Written request — Starting at the line that contains "class: Polypodiopsida" and ending with the last line of the material, rewrite those lines with "locality" renamed to "site" and everything else left unchanged.
>> start Working data
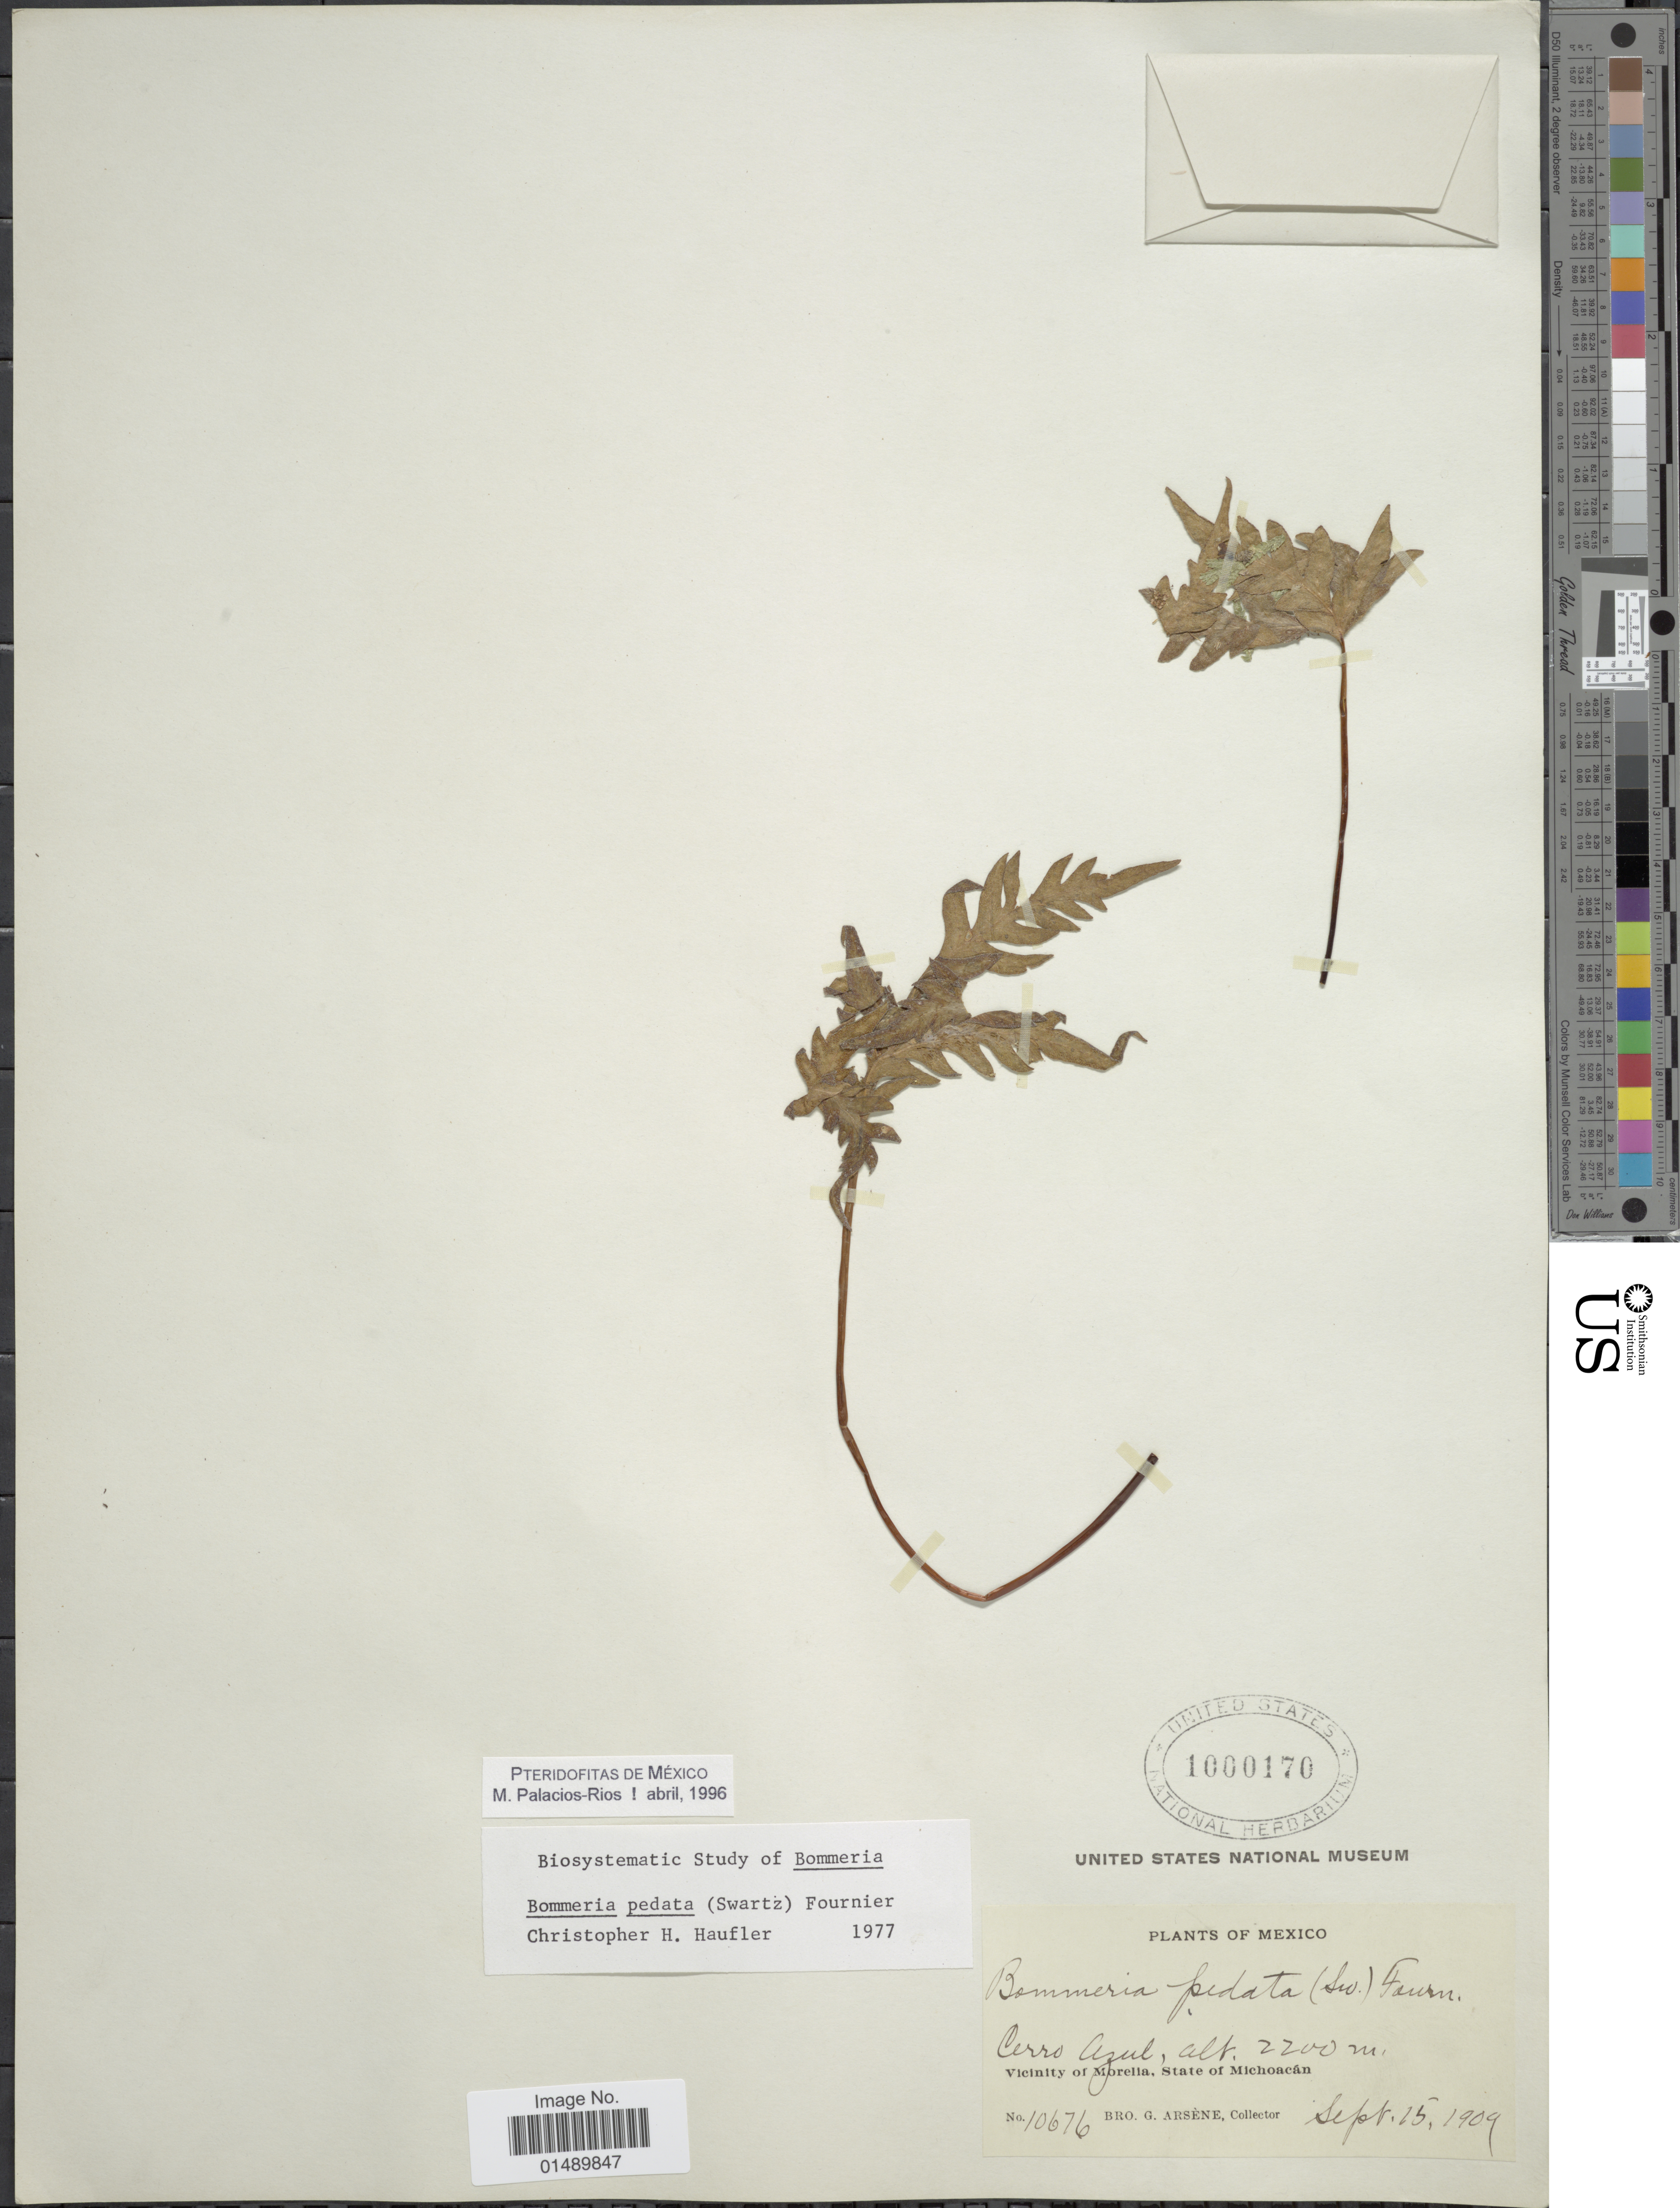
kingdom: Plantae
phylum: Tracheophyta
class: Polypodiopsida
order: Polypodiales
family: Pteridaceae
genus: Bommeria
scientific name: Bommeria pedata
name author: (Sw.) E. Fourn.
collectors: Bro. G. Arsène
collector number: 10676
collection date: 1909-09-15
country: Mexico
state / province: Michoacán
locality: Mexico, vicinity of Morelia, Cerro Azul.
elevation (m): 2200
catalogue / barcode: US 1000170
>> end Working data
Worked answer —
class: Polypodiopsida
order: Polypodiales
family: Pteridaceae
genus: Bommeria
scientific name: Bommeria pedata
name author: (Sw.) E. Fourn.
collectors: Bro. G. Arsène
collector number: 10676
collection date: 1909-09-15
country: Mexico
state / province: Michoacán
site: Mexico, vicinity of Morelia, Cerro Azul.
elevation (m): 2200
catalogue / barcode: US 1000170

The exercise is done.